That ability to be the face of a franchise might not be a factor on draft day, yet with Ovechkin the Capitals have not only become a Stanley Cup contender - they are also one of the league’s most marketable clubs.

“I don’t know how much that goes into it when you are picking, but he’s probably the best thing to ever happen to this franchise,” McPhee said. “Not only is he a great player, but he is an entertaining player, and he makes the game fun to watch. He is so great about everything, and he’s turning Washington into a hockey town. That’s the best way to describe it.”

That the Caps didn’t make Green their first selection of the 2004 draft is understandable, but Washington passed on the defenseman from the Western Hockey League again with its second pick of the day at No. 27. The Caps did take a defenseman from the WHL with their second first-round choice, but instead it was Schultz, who also has become a regular for the team the past two seasons.

Dallas had the next pick, taking another WHL defenseman, Mark Fistric, who has six career NHL points. The Caps were on the clock again, and the guy who was the fourth player at his position from his junior league finally made his way to the podium to put on an NHL sweater.

“I really had no idea. I was informed it could be anywhere from top 10 to second round to who knows. I didn’t know where, but I was just hoping to go up on that stage - that’s for sure,” Green said. “We went through a series of pictures and media stuff first, and then we had a suite upstairs that we went up to and got meet everybody. The highlight of that day was getting to meet Ray Bourque [the Caps drafted his son Chris in the second round].”

Added McPhee: “We thought there would be some good defensemen at the bottom of the first round, and we went into the draft thinking that was how we would go. We ended up getting two guys we really liked, and we still like them.
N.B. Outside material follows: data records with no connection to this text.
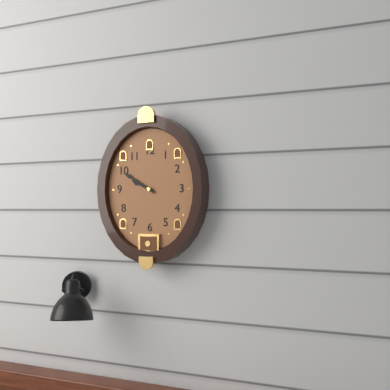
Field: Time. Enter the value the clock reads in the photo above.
9:50
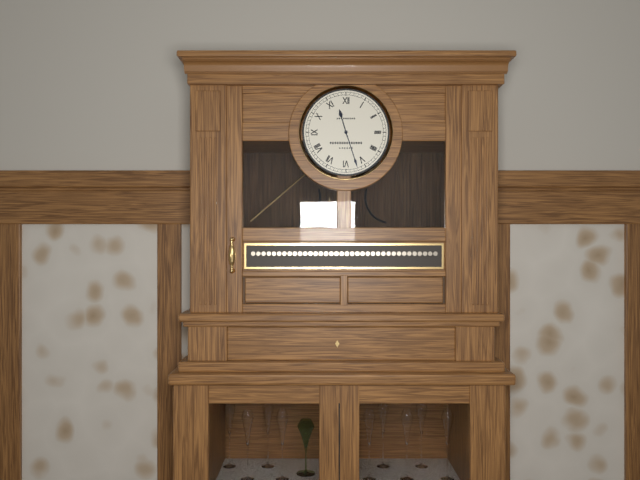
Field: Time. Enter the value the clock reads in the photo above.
11:27
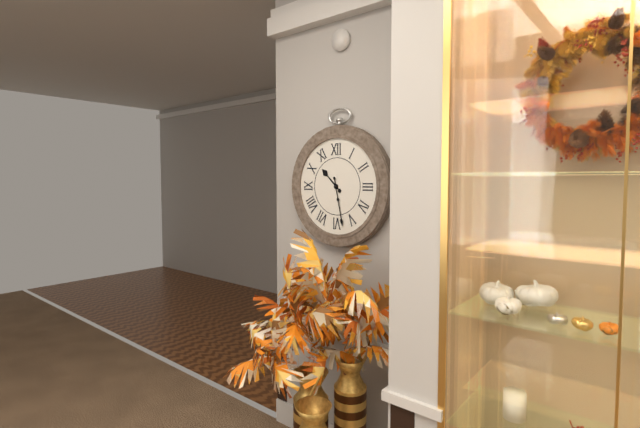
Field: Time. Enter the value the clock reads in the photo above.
10:28
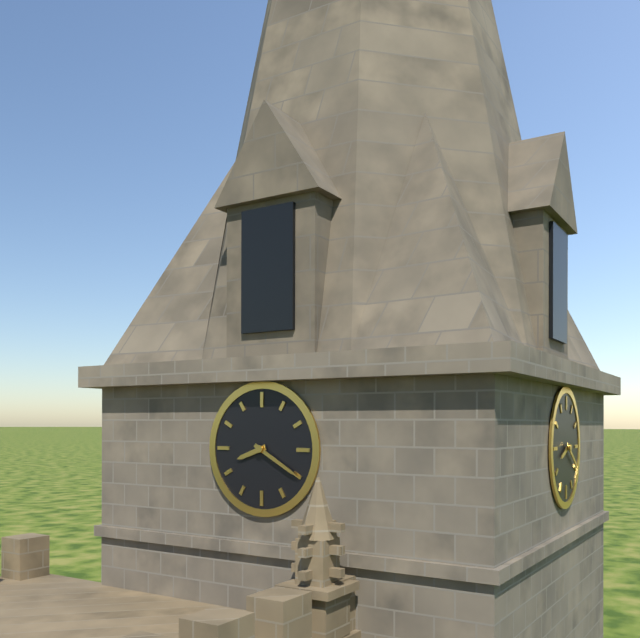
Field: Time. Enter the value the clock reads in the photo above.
8:20
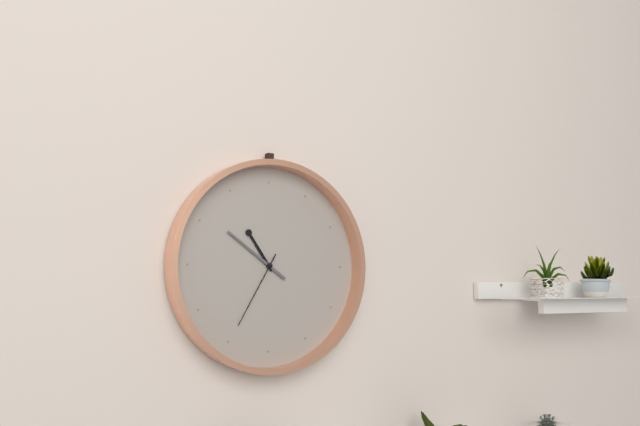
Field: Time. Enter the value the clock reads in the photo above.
10:51:35
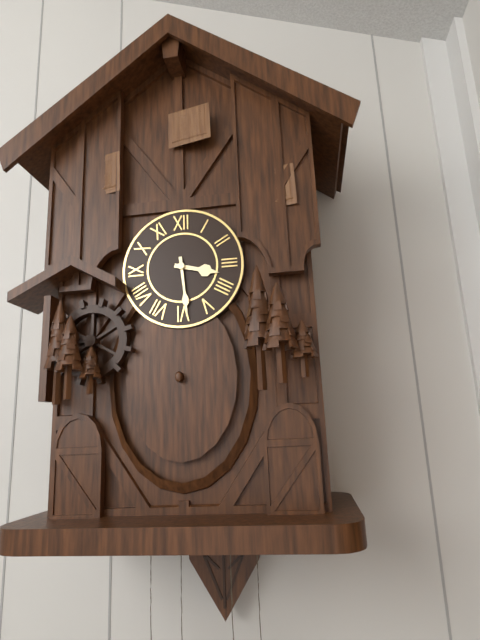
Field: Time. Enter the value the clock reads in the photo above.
3:29
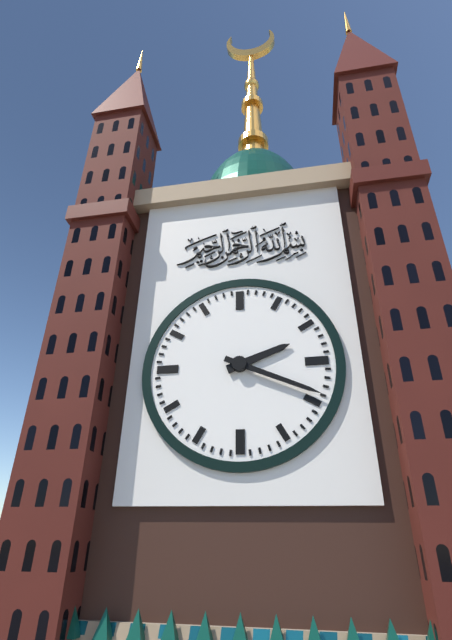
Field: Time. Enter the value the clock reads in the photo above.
2:19
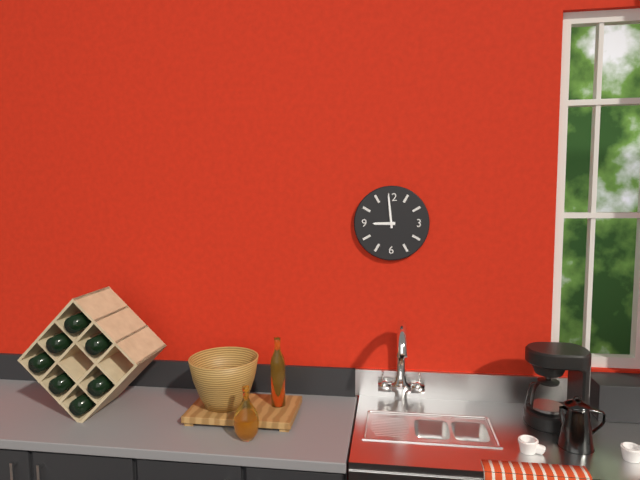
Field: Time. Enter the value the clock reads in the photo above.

“We liked Schultz and took him, and then there was some debate about the next pick. It came down to either Mike or another player, and we just really liked his character. He was on a bad team in Saskatoon, but he never asked for a trade and played it out the whole way through.”
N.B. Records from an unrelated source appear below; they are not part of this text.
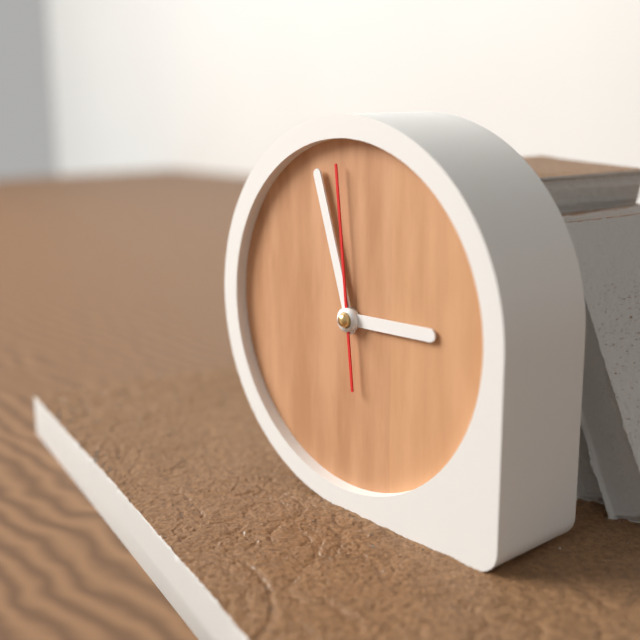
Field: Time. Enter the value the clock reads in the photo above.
2:57:59
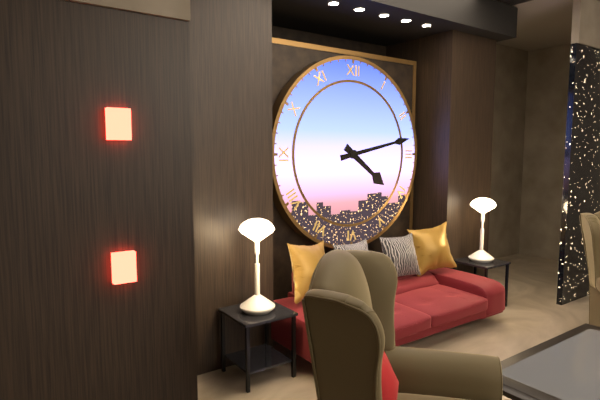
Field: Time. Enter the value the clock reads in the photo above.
4:13
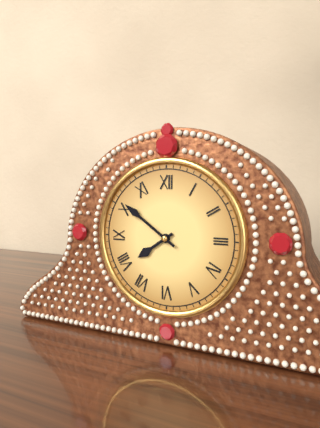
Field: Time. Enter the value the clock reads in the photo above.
7:51
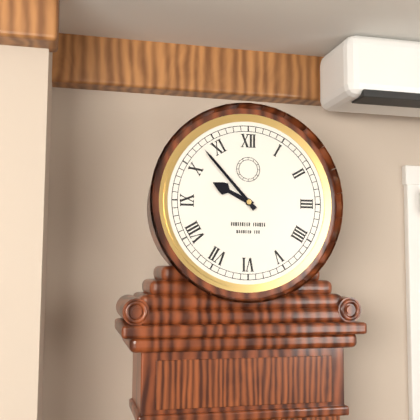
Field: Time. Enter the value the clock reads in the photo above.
9:53
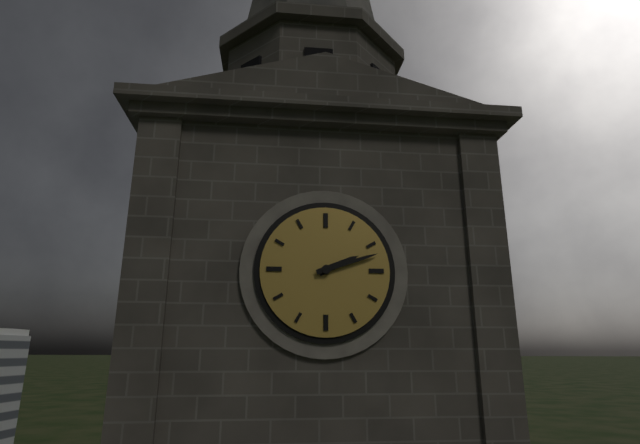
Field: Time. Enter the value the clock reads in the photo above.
2:12
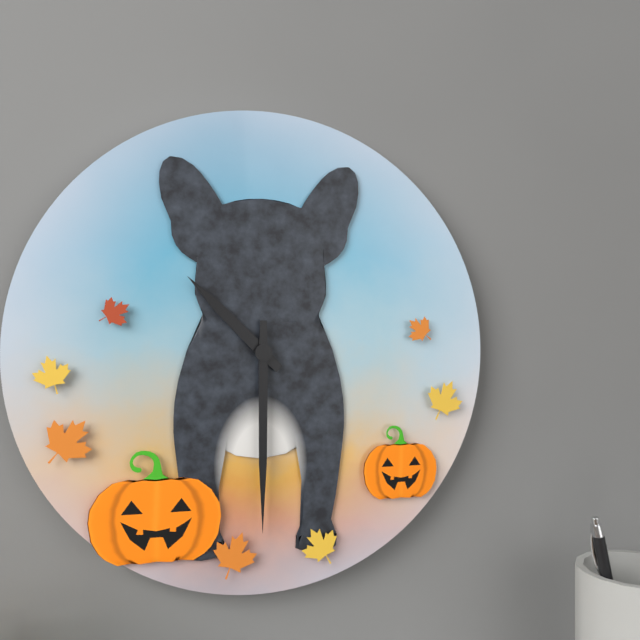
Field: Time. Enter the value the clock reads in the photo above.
10:30
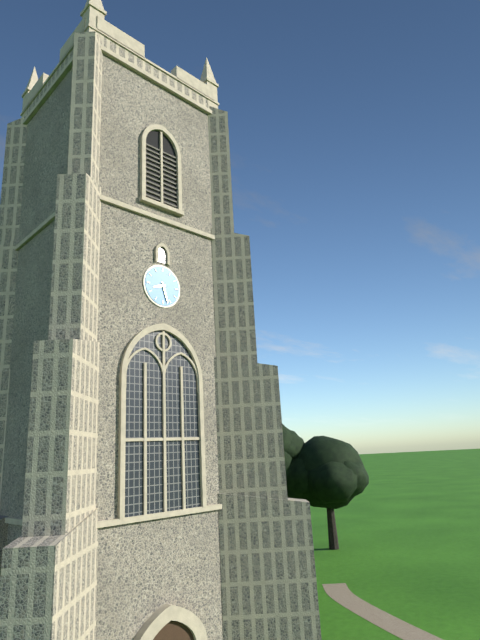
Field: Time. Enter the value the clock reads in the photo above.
8:27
Reasons why Green was passed over 28 times are a bit murky. Playing on a bad team often led Green to try to do too much. His signature end-to-end forays might electrify the crowd at Verizon Center, but he wasn’t skating with the same caliber of players on the Blades.

It should also be noted that in the summer of 2004, rule changes to open up the game had not yet been enacted. Green’s style might not have worked in the 1990s, just as it didn’t with defensive-minded coach Glen Hanlon, Bruce Boudreau’s predecessor.

Regardless of the reasons, Green is the third-best player to come out of the 2004 draft at the five-year mark behind the Russians at the top. The game’s top offensive defenseman, he led the league in goals at his position two years ago with 18 and then last season potted the most in 16 years among defensemen with 34 despite missing 13 games because of injury.

He and Ovechkin could spark a run of success in the nation’s capital not unlike what Lidstrom and Fedorov experienced in Detroit.

“I think Mike also did a tremendous job after he was drafted of preparing himself to be a professional player,” Mahoney said. “He’s really committed to his off-ice training. He’s gotten a lot stronger. When you get stronger your skating improves a little bit, you’re harder to knock off the puck and you can be better defensively. I think he made a real commitment afterwards to be the best he can be.”